Now, without further ado, to business:
Anyway, the significant thing about these spams is that the address lists they use come from published lists of ISP contact addresses put out by various web sites and paper publications. These lists were created with the express intention of making it easier for a potential customer to find a suitable ISP in his area. In my personal opinion there's not a damned one of them worth the effort, and I've been trying (unsuccessfully) to get off all of them for over a year now. The reason being that for every genuine request for service, we've received maybe 100 unsolicited attempts to sell *us* something. That's not why we put our names on those lists.
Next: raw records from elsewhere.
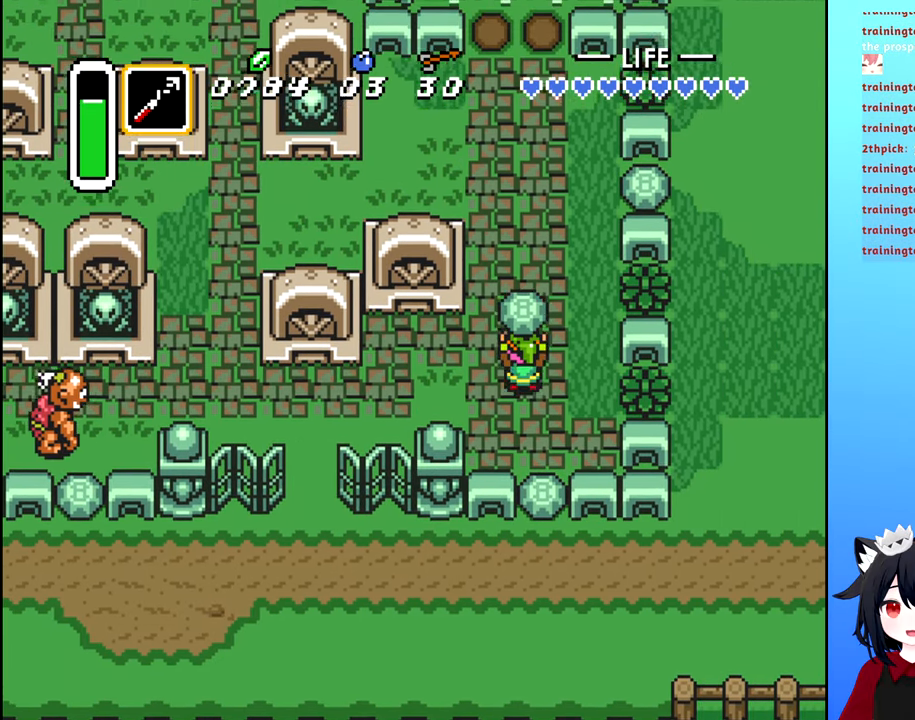
{"buttons": ["DPAD_UP"], "events": []}
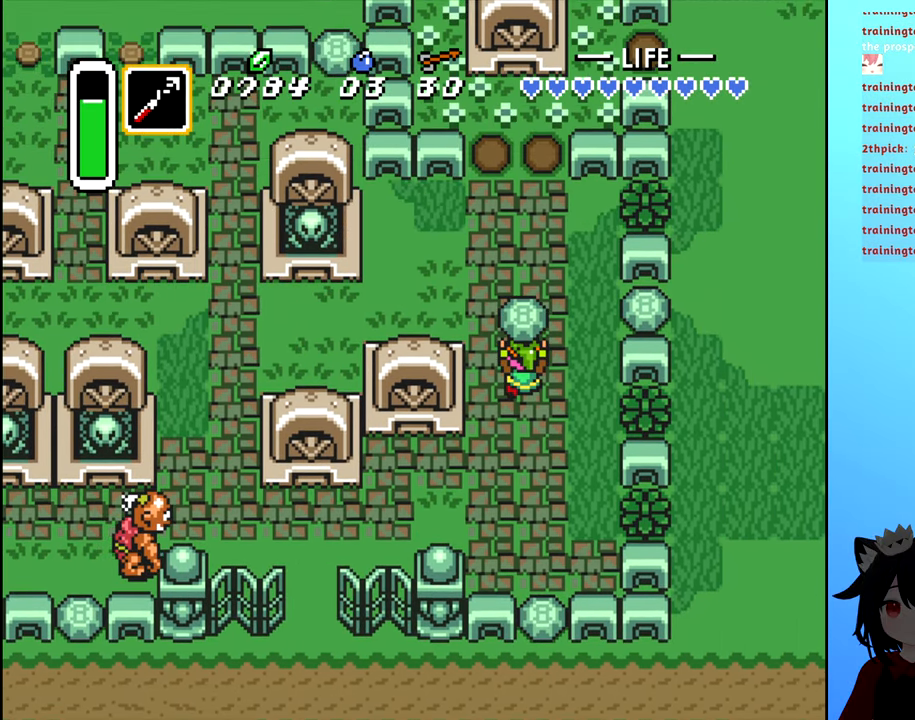
{"buttons": ["DPAD_UP"], "events": []}
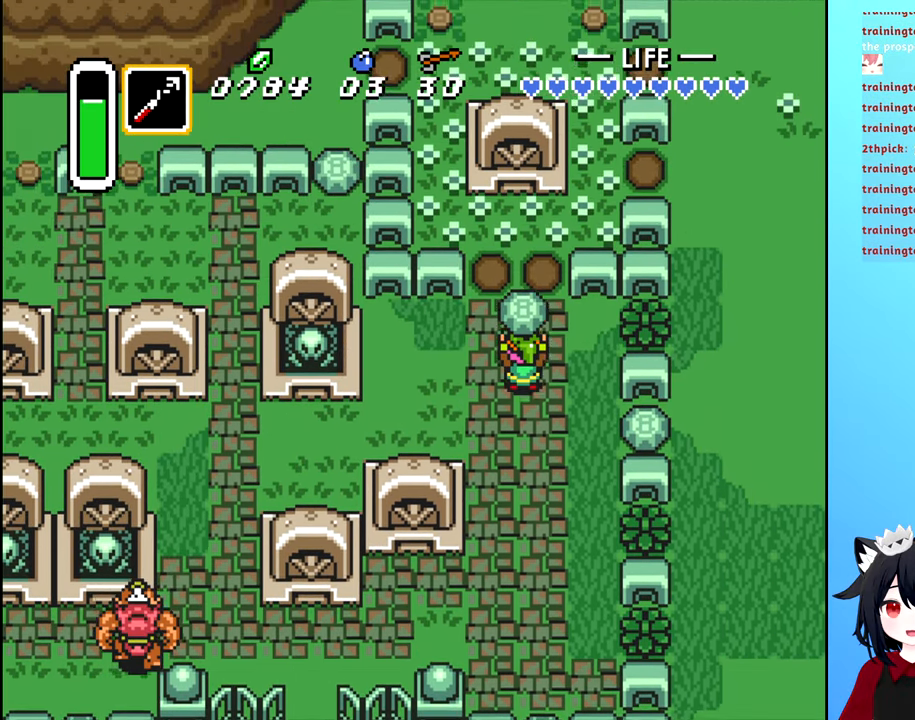
{"buttons": [], "events": [[183, "B", "down"], [200, "DPAD_UP", "up"], [333, "B", "up"]]}
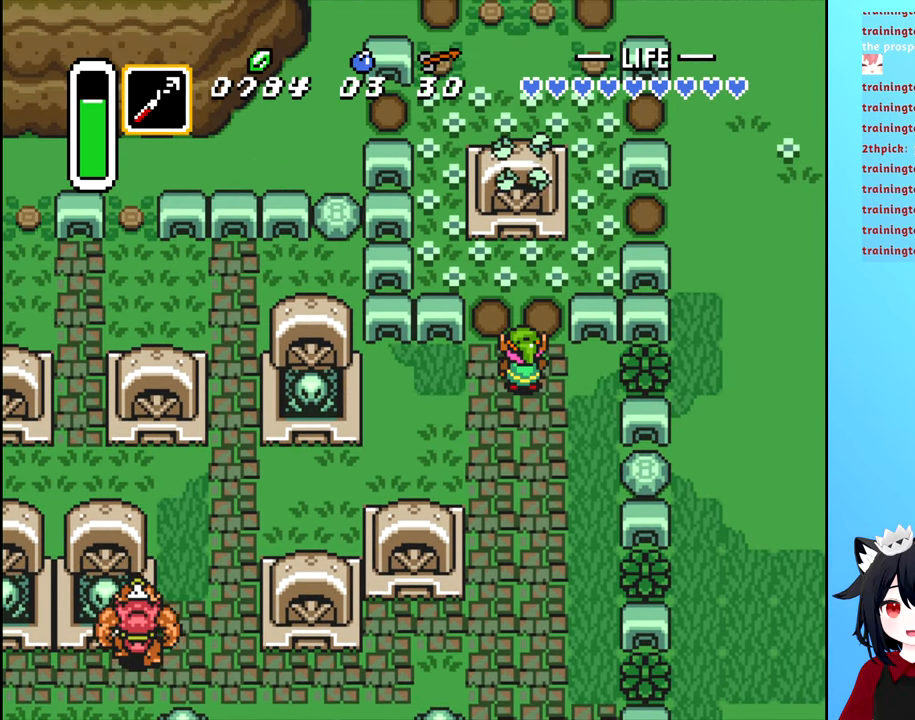
{"buttons": [], "events": []}
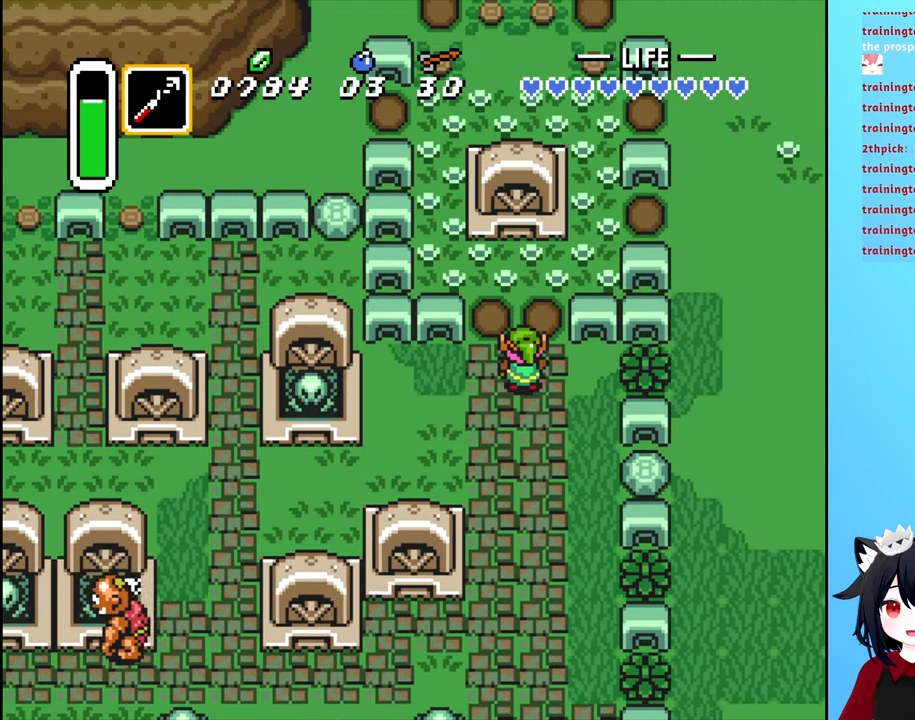
{"buttons": [], "events": []}
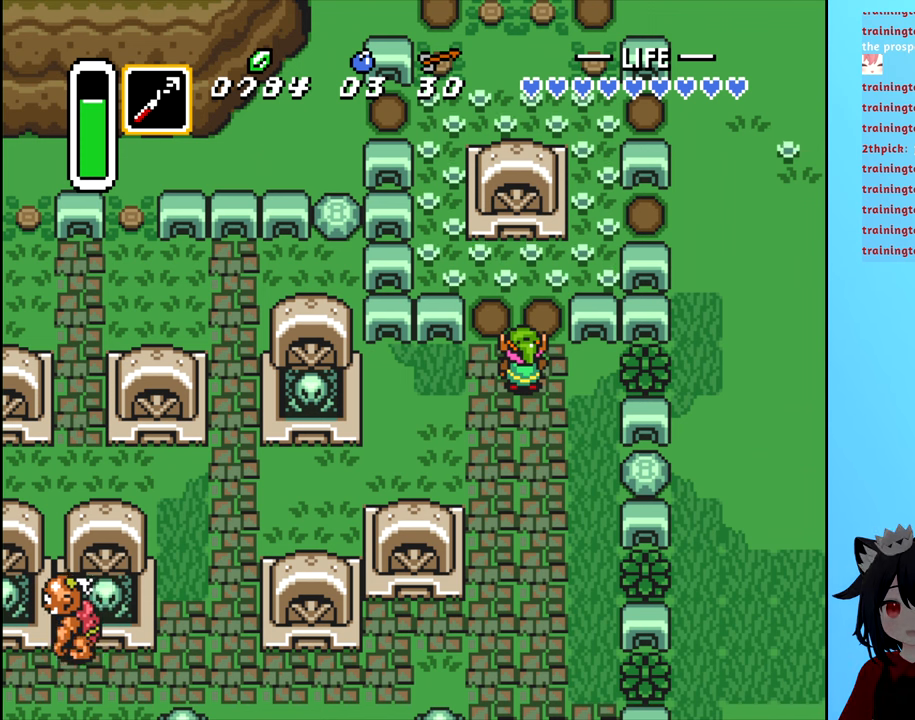
{"buttons": [], "events": []}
Frankly, I doubt if these lists benefit *any* ISP overall; they're specifically meant for finding *local* ISPs, and in almost all localities, there are much easier ways of finding an ISP than looking on the net for one (where you might be assumed to have an account already). Local word of mouth; local Yellow Pages; even the local library are all good ways to find a local ISP. In two years on all the big lists we've had 3 people signup who found us on the net.
That was just getting a rant off my chest by the way, I don't have anything positive to contribute here except that perhaps legal recourse may be necessary for people who advertise your services when you don't want them to or do so in a way which brings disrepute on you. I believe current law already has suitable remedies for this situation.
Actually, yes - there is a point to be made here: when a company advertises an address like "support@my-isp.com", it expects to get support email there. When junkmail arrives on that address - man hours are spent wading through the junkmail in order to get to the legitimate postings of users of the service looking for support. It would be nice to say that unsolicited commercial mail should never be sent to addresses that are for potential or current customers, but how could that ever be enforced? "support@..." is an easy one; but what about "staff@" or "sales@". Who decides what is obvious? What I do is attach a message next to my email address saying it is not to be used for solicitations and that answering mail for solicitations will be charged at $X/hr or part thereof - but by the time our email address ends up in one of those lists, that comment has been long lost.
However, as an ISP on the receiving end of some of these complaints, I have to say they're not always thought out clearly. The premise is that you have said you will do something with unsolicited mail for a fee. In that case, you are explicitly soliciting the mail as part of an implied contract which is accepted when the sender sends you the mail. That's all very good and maybe you have a chance of pursuing it in the courts, but *don't* think you can also complain to the sender's ISP and try to get their account cancelled. It's either solicited by you for a commercial contract, in which case you take them to court yourself to get your fee, or it's unsolicited and you can complain to the ISP to get them kicked off their service. You can't have your cake and eat it however.
One form of usenet harassment/denial-of-service attack is to subscribe someone to multiple (usually busy) mailing lists, by virtue of forged postings. Although this illegality is covered by current laws (probably), it's hard to trace and easy to do. I can't see any way of making it less hard to trace, short of very draconian laws indeed, but there is a way of making it harder to do: many mailing lists have a two-part submission scheme; you sign up normally, then receive a mail in reply which contains a magic cookie; you then return that magic cookie to the list and only then do they subscribe you.
Mailing lists without this simple checking procedure are easily abused, and I would personally favor legislation that insisted that this was the norm. I don't know how my TISPA colleagues would feel about this however. (ADD: discussion)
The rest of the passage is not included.